Sur le plan individuel, il faut changer la manière de se nourrir. En allant vers la simplification des produits achetés, l’abandon des plats préparés en usine, refaire la cuisine à la maison, rechercher le plus d’autonomie alimentaire possible et privilégier les approvisionnements locaux. Il est temps de remplacer les pelouses par des légumes, produire une part de ses aliments, participer à des AMAP, créer des jardins collectifs et de soutenir toutes les mises en commun citoyennes de la production et de la distribution agricole.

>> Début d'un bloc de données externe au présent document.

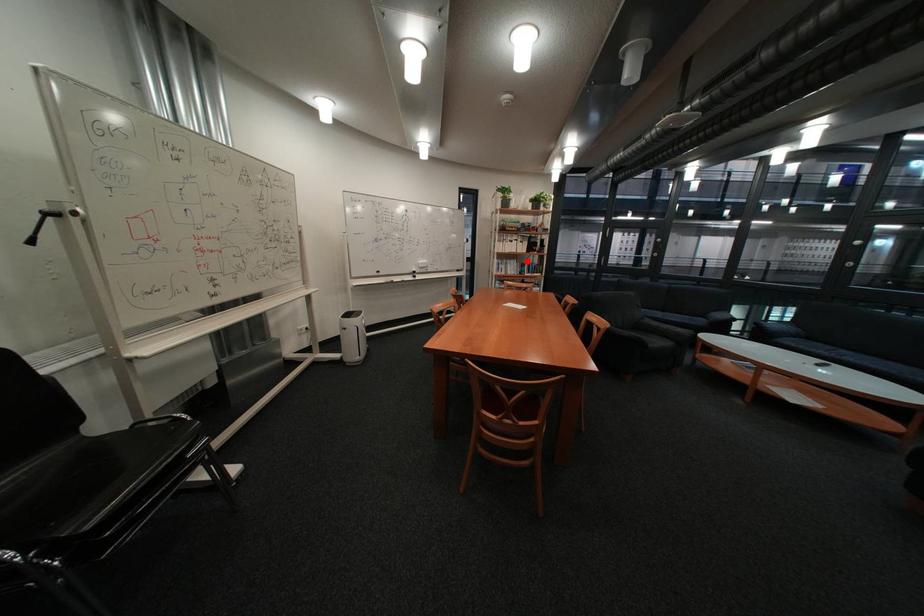
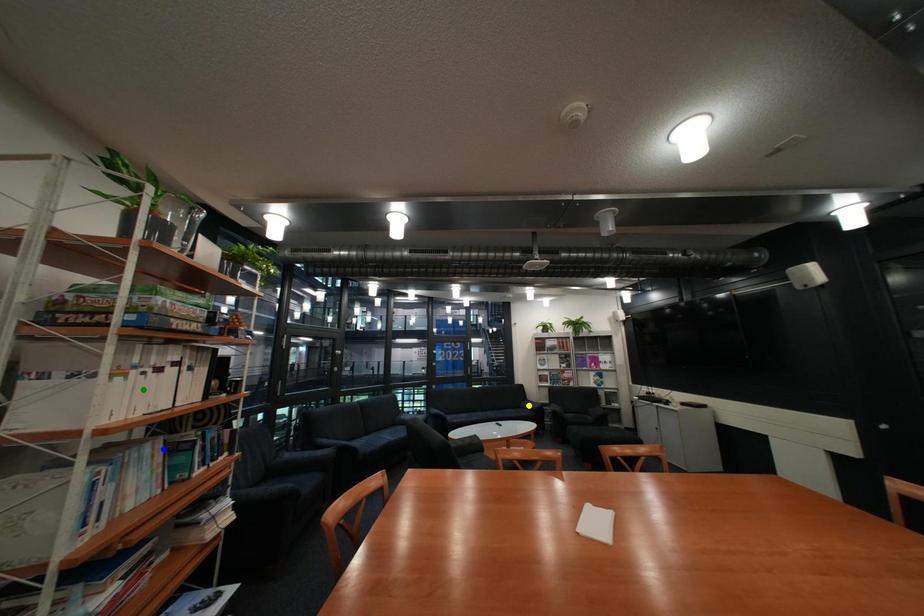
Question: I am providing you with two images of the same scene from different viewpoints. A red point is marked on the first image. You are given multiple points on the second image. In image 2, which mark is for the same physical point as the one in image 1?

Choices:
 (A) yellow point
 (B) blue point
 (C) green point

Answer: (B)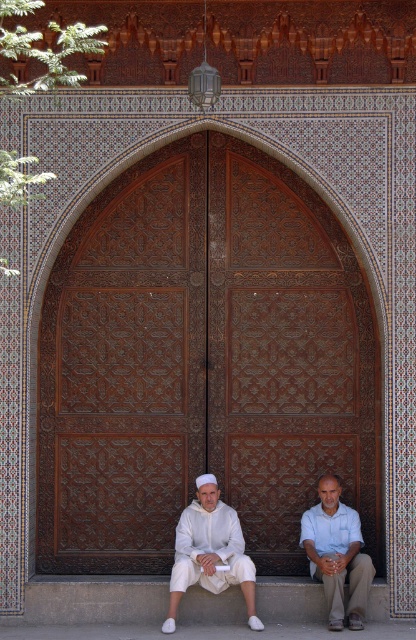
You are a fashion designer observing the image and need to determine the arrangement of the white matte clothing at lower center and the white cotton shirt at lower center. Which one is positioned higher up?

The white matte clothing at lower center is taller than white cotton shirt at lower center, so the white matte clothing at lower center is positioned higher up.

You are standing in front of the wooden door and want to take a photo of the point at coordinates point [56,422]. If your camera has a maximum focusing range of 25 meters, will it be able to focus on that point?

The distance of point [56,422] from the camera is 27.06 meters, which exceeds the camera maximum focusing range of 25 meters. Therefore, the camera cannot focus on that point.

You are a photographer trying to capture the decorative wall and its door. You notice two items in the scene that might distract from the main subject. Which item is closer to the camera, potentially causing more distraction? Please refer to the white cotton clothing at center and the white cotton shirt at lower center.

The white cotton clothing at center is closer to the camera because the white cotton shirt at lower center is behind it, making the clothing at center more likely to distract.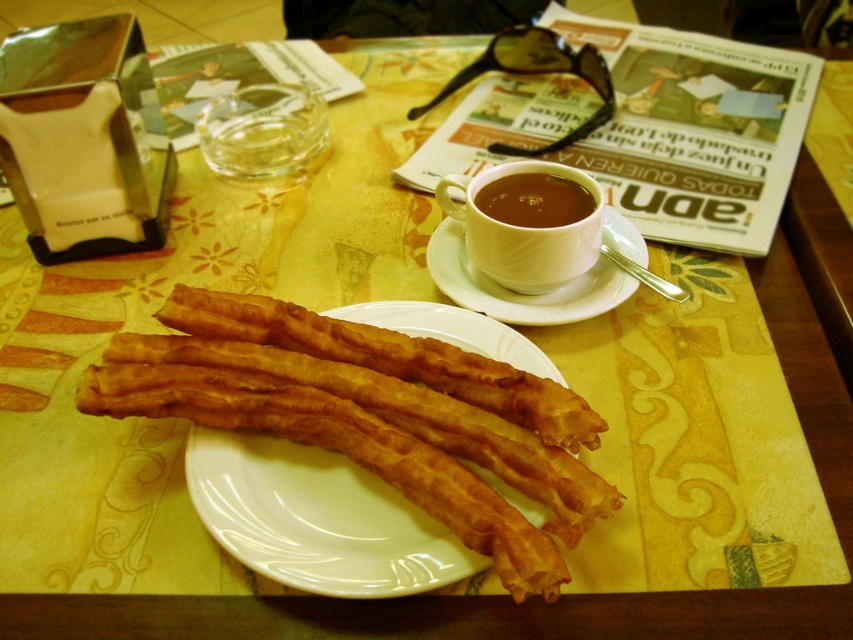
You are a customer at a cafe and want to place your phone on the table without covering any of the visible parts of the white ceramic cup at upper center. Given that the cup is located at coordinates 0.364, 0.615, where should you place your phone?

Place your phone away from the coordinates [524,232] where the white ceramic cup at upper center is located to avoid covering it.

You are a person with a height of 5 feet 6 inches. You are sitting at the table and want to reach the point at coordinates point (595, 248). Can you comfortably reach that point without moving your chair?

The point (595, 248) is 18.59 inches from the viewer. Since the average arm length for a person of 5 feet 6 inches is about 26 inches, you can comfortably reach the point without moving your chair.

Pour les amateurs de viandes et produits laitiers, il serait important de ne plus consommer que ce qui est produit dans des fermes locales n’utilisant aucun intrant, céréales, engrais chimiques et pesticides industriels qui sont en grande partie importés. Ce qui veut dire diviser environ par plus ou moins 10 la consommation actuelle. Passer de 180gr/jour de viande à 20gr, de 100gr de poissons à 10gr, d’1 litre de produits issus du lait à 100gr par jour et d’un œuf par jour à un œuf ou deux par semaine. Un tiers de la population mondiale étant en surpoids ou obèse, il y aurait tout à gagner sur le plan santé.

En 2014, 70 % des surfaces agricoles étaient dédiés à l’élevage. Diminuer très fortement la consommation de produits animaux permettrait de re-forestrer rapidement la planète avec des feuillus diversifiés, grands capteurs de CO2 et non avec des monocultures d’arbres stérilisant les sols. Beaucoup de machines agricoles seraient inutiles et les agriculteurs redeviendraient de réels soigneurs de la terre, et non plus des extractivistes-extractés, saignant la nature.

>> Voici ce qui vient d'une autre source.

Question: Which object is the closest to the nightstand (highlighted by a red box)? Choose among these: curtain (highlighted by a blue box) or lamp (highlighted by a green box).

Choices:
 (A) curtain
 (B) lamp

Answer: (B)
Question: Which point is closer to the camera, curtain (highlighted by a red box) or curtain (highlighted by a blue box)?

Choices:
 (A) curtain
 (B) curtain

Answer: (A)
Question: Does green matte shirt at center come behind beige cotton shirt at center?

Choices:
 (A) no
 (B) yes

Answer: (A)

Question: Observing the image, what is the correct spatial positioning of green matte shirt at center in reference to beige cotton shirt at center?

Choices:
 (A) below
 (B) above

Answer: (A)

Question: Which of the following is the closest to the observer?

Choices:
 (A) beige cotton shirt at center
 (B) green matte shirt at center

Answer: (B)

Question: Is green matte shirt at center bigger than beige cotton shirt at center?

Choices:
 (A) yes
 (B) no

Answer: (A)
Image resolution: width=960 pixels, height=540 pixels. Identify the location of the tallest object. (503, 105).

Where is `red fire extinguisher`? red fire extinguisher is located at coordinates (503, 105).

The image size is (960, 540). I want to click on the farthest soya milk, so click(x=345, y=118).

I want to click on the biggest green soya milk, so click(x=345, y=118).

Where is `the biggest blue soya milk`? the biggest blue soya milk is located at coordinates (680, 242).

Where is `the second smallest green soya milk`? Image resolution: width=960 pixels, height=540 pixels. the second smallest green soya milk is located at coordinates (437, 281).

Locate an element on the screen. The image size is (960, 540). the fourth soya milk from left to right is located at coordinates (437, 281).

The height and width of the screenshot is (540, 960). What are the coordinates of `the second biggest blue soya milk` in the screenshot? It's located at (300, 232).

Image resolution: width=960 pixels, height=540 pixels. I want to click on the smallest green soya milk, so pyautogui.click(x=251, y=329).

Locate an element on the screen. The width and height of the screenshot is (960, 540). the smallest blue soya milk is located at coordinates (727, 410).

Comment remplacer ces produits d’origine animale ? Manger plus de végétaux crus et cuits est encore aujourd’hui la meilleure possibilité. Pour que cela fonctionne il faut que leur qualité gustative et leur contenu en micronutriments progresse, que les pesticides régressent. Bien sûr il faut aussi réapprendre à manger des aliments complets et des légumineuses (pois, haricots, lentilles, etc). Diminuer les protéines animales au profit des végétales implique de sortir de l’idée que puissance et santé sont liées à la viande. Notre imaginaire a été colonisé par la communication mensongère de l’agroalimentaire. Sans un engagement volontariste de l’état l’évolution sera trop lente.

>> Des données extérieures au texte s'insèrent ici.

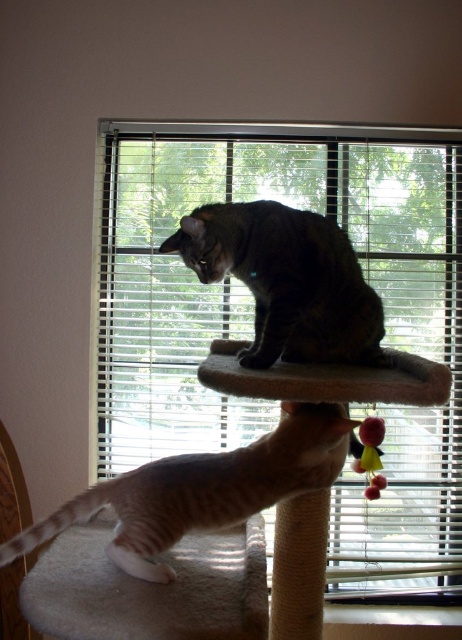
Where is `dark gray fur cat at center`? dark gray fur cat at center is located at coordinates (287, 282).

Between point (200, 216) and point (169, 568), which one is positioned in front?

Point (169, 568) is more forward.

Between point (368, 332) and point (321, 456), which one is positioned in front?

Point (321, 456) is in front.

I want to click on dark gray fur cat at center, so click(x=287, y=282).

How much distance is there between beige carpeted stool at center and dark gray fur cat at center?

beige carpeted stool at center is 23.83 centimeters from dark gray fur cat at center.

Can you confirm if beige carpeted stool at center is wider than dark gray fur cat at center?

Yes.

What do you see at coordinates (348, 470) in the screenshot? Image resolution: width=462 pixels, height=640 pixels. I see `beige carpeted stool at center` at bounding box center [348, 470].

This screenshot has width=462, height=640. I want to click on beige carpeted stool at center, so click(x=348, y=470).

The width and height of the screenshot is (462, 640). What do you see at coordinates (253, 316) in the screenshot? I see `white blinds at center` at bounding box center [253, 316].

Which is behind, point (257, 163) or point (295, 436)?

Positioned behind is point (257, 163).

I want to click on white blinds at center, so click(253, 316).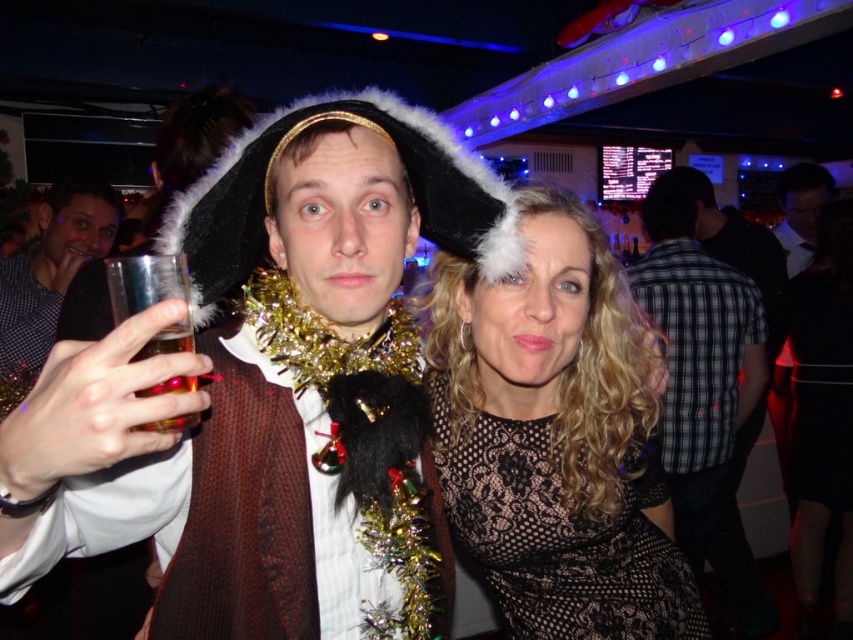
Is checkered fabric shirt at center below clear plastic cup at left?

Yes.

Between point (662, 291) and point (16, 330), which one is positioned behind?

Point (662, 291)

Find the location of a particular element. This screenshot has width=853, height=640. checkered fabric shirt at center is located at coordinates (697, 358).

Does checkered fabric shirt at center have a greater width compared to translucent glass at upper left?

Indeed, checkered fabric shirt at center has a greater width compared to translucent glass at upper left.

This screenshot has width=853, height=640. What do you see at coordinates (697, 358) in the screenshot?
I see `checkered fabric shirt at center` at bounding box center [697, 358].

Locate an element on the screen. This screenshot has height=640, width=853. checkered fabric shirt at center is located at coordinates (697, 358).

Does black lace dress at center come behind clear plastic cup at left?

No, it is in front of clear plastic cup at left.

Which is above, black lace dress at center or clear plastic cup at left?

Positioned higher is clear plastic cup at left.

Which is in front, point (692, 605) or point (38, 288)?

Point (692, 605)

Where is `black lace dress at center`? This screenshot has width=853, height=640. black lace dress at center is located at coordinates (555, 440).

Il est important de s’éloigner des mégapoles qui nous rendent dépendants de l’ensemble du système d’approvisionnement pétrolivore (supermarché, déplacements auto, chaîne du froid et, in fine, de l’énergie nucléaire. C’est aussi le bon chemin pour travailler sur la résilience à l’effondrement qui vient. Notre civilisation a beaucoup de difficulté à se transformer pour réduire l’impact des dangers considérables qui s’annoncent. Alors que d’immenses famines sont prévisibles, notre gouvernement envoie l’armée et des blindés pour casser la ZAD de NDDL et déloger quelques centaines de personnes qui réalisaient une expérience divergente de simplicité volontaire et de micro-fermes en construisant un essai in vivo de résilience par l’agriculture et le collectif.

Nicolas Sersiron

Nicolas Sersiron

Ex-président du CADTM France, auteur du livre « Dette et extractivisme » Après des études de droit et de sciences politiques, il a été agriculteur-éleveur de montagne pendant dix ans. Dans les années 1990, il s’est investi dans l’association Survie aux côtés de François-Xavier Verschave (Françafrique) puis a créé Échanges non marchands avec Madagascar au début des années 2000. Il a écrit pour ’Le Sarkophage, Les Z’indignés, les Amis de la Terre, CQFD. Il donne régulièrement des conférences sur la dette.